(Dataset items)
= = = = =
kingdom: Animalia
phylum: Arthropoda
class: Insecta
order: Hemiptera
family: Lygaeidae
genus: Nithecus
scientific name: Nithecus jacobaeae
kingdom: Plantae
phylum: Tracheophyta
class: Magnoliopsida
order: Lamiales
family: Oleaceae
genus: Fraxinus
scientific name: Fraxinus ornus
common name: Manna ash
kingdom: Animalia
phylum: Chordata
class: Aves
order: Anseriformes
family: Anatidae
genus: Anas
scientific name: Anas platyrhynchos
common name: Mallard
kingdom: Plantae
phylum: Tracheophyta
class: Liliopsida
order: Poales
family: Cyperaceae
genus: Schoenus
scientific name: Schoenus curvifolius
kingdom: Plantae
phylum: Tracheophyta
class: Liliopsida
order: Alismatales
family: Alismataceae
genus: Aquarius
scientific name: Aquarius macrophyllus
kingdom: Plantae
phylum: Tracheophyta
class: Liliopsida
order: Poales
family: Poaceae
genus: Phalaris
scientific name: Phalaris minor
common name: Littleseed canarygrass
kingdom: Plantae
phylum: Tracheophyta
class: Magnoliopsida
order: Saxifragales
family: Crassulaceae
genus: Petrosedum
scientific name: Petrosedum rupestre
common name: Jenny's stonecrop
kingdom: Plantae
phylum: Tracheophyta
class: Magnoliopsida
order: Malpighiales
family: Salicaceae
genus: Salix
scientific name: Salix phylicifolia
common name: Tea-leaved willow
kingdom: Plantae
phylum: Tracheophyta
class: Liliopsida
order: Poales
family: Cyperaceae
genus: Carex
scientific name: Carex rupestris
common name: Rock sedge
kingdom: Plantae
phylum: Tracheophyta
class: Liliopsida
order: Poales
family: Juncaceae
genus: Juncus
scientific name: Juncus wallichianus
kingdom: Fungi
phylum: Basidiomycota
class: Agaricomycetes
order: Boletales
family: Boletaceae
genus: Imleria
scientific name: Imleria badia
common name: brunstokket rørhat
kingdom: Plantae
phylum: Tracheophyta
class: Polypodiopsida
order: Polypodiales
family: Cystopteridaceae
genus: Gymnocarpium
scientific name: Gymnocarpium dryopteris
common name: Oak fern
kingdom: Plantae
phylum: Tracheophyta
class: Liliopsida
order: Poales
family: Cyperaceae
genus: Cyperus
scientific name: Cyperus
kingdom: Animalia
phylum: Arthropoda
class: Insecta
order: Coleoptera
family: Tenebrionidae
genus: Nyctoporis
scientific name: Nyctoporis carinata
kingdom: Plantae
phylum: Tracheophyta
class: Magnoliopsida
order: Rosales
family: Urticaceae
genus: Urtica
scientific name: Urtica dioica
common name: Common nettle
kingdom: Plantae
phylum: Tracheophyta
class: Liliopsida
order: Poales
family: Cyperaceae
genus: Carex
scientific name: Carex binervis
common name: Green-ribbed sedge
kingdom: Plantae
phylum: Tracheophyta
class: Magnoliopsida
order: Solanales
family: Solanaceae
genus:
= = = = =
◆ Exercise
Rewrite the data above, changing every "common name" to "vernacular name" and leaving everything else the same.

◆ The completed task
kingdom: Animalia
phylum: Arthropoda
class: Insecta
order: Hemiptera
family: Lygaeidae
genus: Nithecus
scientific name: Nithecus jacobaeae
kingdom: Plantae
phylum: Tracheophyta
class: Magnoliopsida
order: Lamiales
family: Oleaceae
genus: Fraxinus
scientific name: Fraxinus ornus
vernacular name: Manna ash
kingdom: Animalia
phylum: Chordata
class: Aves
order: Anseriformes
family: Anatidae
genus: Anas
scientific name: Anas platyrhynchos
vernacular name: Mallard
kingdom: Plantae
phylum: Tracheophyta
class: Liliopsida
order: Poales
family: Cyperaceae
genus: Schoenus
scientific name: Schoenus curvifolius
kingdom: Plantae
phylum: Tracheophyta
class: Liliopsida
order: Alismatales
family: Alismataceae
genus: Aquarius
scientific name: Aquarius macrophyllus
kingdom: Plantae
phylum: Tracheophyta
class: Liliopsida
order: Poales
family: Poaceae
genus: Phalaris
scientific name: Phalaris minor
vernacular name: Littleseed canarygrass
kingdom: Plantae
phylum: Tracheophyta
class: Magnoliopsida
order: Saxifragales
family: Crassulaceae
genus: Petrosedum
scientific name: Petrosedum rupestre
vernacular name: Jenny's stonecrop
kingdom: Plantae
phylum: Tracheophyta
class: Magnoliopsida
order: Malpighiales
family: Salicaceae
genus: Salix
scientific name: Salix phylicifolia
vernacular name: Tea-leaved willow
kingdom: Plantae
phylum: Tracheophyta
class: Liliopsida
order: Poales
family: Cyperaceae
genus: Carex
scientific name: Carex rupestris
vernacular name: Rock sedge
kingdom: Plantae
phylum: Tracheophyta
class: Liliopsida
order: Poales
family: Juncaceae
genus: Juncus
scientific name: Juncus wallichianus
kingdom: Fungi
phylum: Basidiomycota
class: Agaricomycetes
order: Boletales
family: Boletaceae
genus: Imleria
scientific name: Imleria badia
vernacular name: brunstokket rørhat
kingdom: Plantae
phylum: Tracheophyta
class: Polypodiopsida
order: Polypodiales
family: Cystopteridaceae
genus: Gymnocarpium
scientific name: Gymnocarpium dryopteris
vernacular name: Oak fern
kingdom: Plantae
phylum: Tracheophyta
class: Liliopsida
order: Poales
family: Cyperaceae
genus: Cyperus
scientific name: Cyperus
kingdom: Animalia
phylum: Arthropoda
class: Insecta
order: Coleoptera
family: Tenebrionidae
genus: Nyctoporis
scientific name: Nyctoporis carinata
kingdom: Plantae
phylum: Tracheophyta
class: Magnoliopsida
order: Rosales
family: Urticaceae
genus: Urtica
scientific name: Urtica dioica
vernacular name: Common nettle
kingdom: Plantae
phylum: Tracheophyta
class: Liliopsida
order: Poales
family: Cyperaceae
genus: Carex
scientific name: Carex binervis
vernacular name: Green-ribbed sedge
kingdom: Plantae
phylum: Tracheophyta
class: Magnoliopsida
order: Solanales
family: Solanaceae
genus:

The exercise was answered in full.